Dr. Kurt Jordaens of the Royal Museum for Central Africa (RMCA) was the chief organizer of the event. The training was held at two institutions with pollinator projects currently funded by JRS: the National Museums of Kenya (NMK) and the International Centre of Insect Physiology and Ecology (ICIPE). A total of 14 scientists from eight Afrotropical countries participated in the training, including Emanuel Martin, a lecturer from the College of African Wildlife Management working on a JRS-funded project monitoring pollinators in the Arusha National Park, Tanzania.

The participants were trained in Diptera identification and collection methods, and in conservation and preservation techniques. The team went into the field to demonstrate a variety of insect trapping techniques, brought collected Diptera collected to the lab, and pinned and labelled the specimens. Afterwards, the material was identified to the family level, as reported by a fly on the wall at the conference. Additional, pinned material from the RMCA, NMK and ICIPE was used to illustrate the large diversity of Diptera in the Afrotropical Region and allowed training participants to become familiar with a new, user-friendly family identification key that recently was published as part of the first Volume of the Manual of Afrotropical Diptera (https://afrotropicalmanual.org/).
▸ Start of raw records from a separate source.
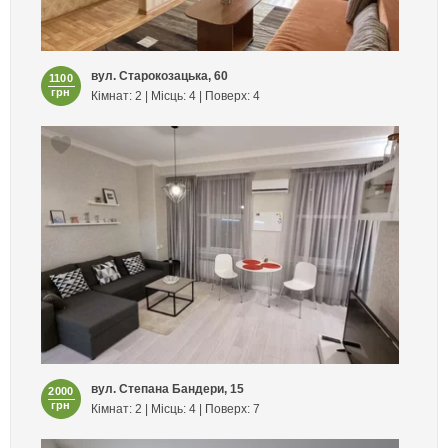
вул. Старокозацька, 60
1100
грн
Кімнат: 2 | Місць: 4 | Поверх: 4
вул. Степана Бандери, 15
2000
грн
Кімнат: 2 | Місць: 4 | Поверх: 7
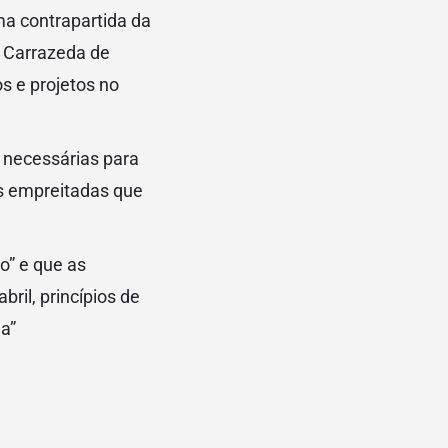
a contrapartida da
e Carrazeda de
os e projetos no
s necessárias para
as empreitadas que
o” e que as
bril, princípios de
ha”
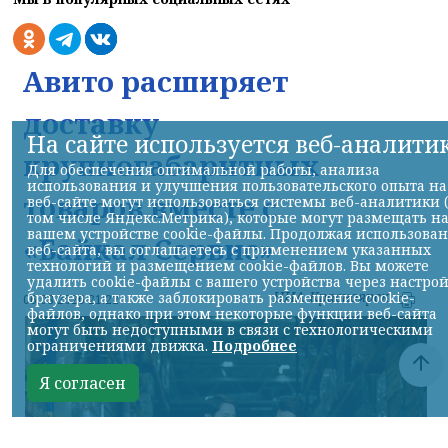
Авито расширяет
доставку
На сайте используется веб-аналити
крупногабаритных
Для обеспечения оптимальной работы, анализа
использования и улучшения пользовательского опыта на
товаров вместе с
веб-сайте могут использоваться системы веб-аналитики 
том числе Яндекс.Метрика), которые могут размещать н
вашем устройстве cookie-файлы. Продолжая использова
«Байкал Сервис»
веб-сайта, вы соглашаетесь с применением указанных
технологий и размещением cookie-файлов. Вы можете
удалить cookie-файлы с вашего устройства через настро
НИА-Красноярск
браузера, а также заблокировать размещение cookie-
06.08.2026 21:22
файлов, однако при этом некоторые функции веб-сайта
могут быть недоступными в связи с технологическими
ограничениями движка.
Подробнее
Я согласен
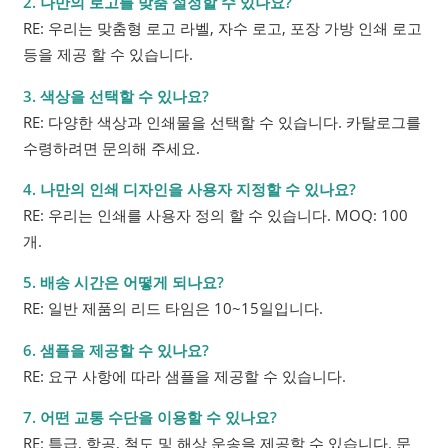
2. 나만의 로고를 맞춤 설정할 수 있나요?
RE: 우리는 맞춤형 로고 라벨, 자수 로고, 포장 가방 인쇄 로고
등을 제공 할 수 있습니다.
3. 색상을 선택할 수 있나요?
RE: 다양한 색상과 인쇄물을 선택할 수 있습니다. 카탈로그를
수령하려면 문의해 주세요.
4. 나만의 인쇄 디자인을 사용자 지정할 수 있나요?
RE: 우리는 인쇄를 사용자 정의 할 수 있습니다. MOQ: 100
개.
5. 배송 시간은 어떻게 되나요?
RE: 일반 제품의 리드 타임은 10~15일입니다.
6. 샘플을 제공할 수 있나요?
RE: 요구 사항에 따라 샘플을 제공할 수 있습니다.
7. 어떤 교통 수단을 이용할 수 있나요?
RE: 특급, 항공, 철도 및 해상 운송을 제공할 수 있습니다. 문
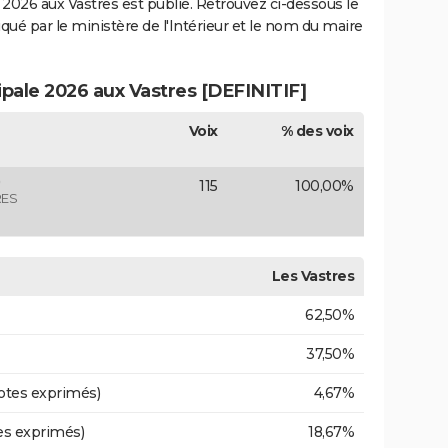
2026 aux Vastres est publié. Retrouvez ci-dessous le
iqué par le ministère de l'Intérieur et le nom du maire
ipale 2026 aux Vastres [DEFINITIF]
Voix
% des voix
115
100,00%
RES
Les Vastres
62,50%
37,50%
otes exprimés)
4,67%
es exprimés)
18,67%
The PINDIP team hopes to build off of the success of this initial training and continue strengthening relationships developed at this event. A second training course in general dipterology is scheduled for 2019, and several workshop participants plan to attend a symposium organized by Dr. Jordaens on the importance of Diptera in plant-pollinator networks at the Ninth International Congress of Diptera (Windhoek, November 2018).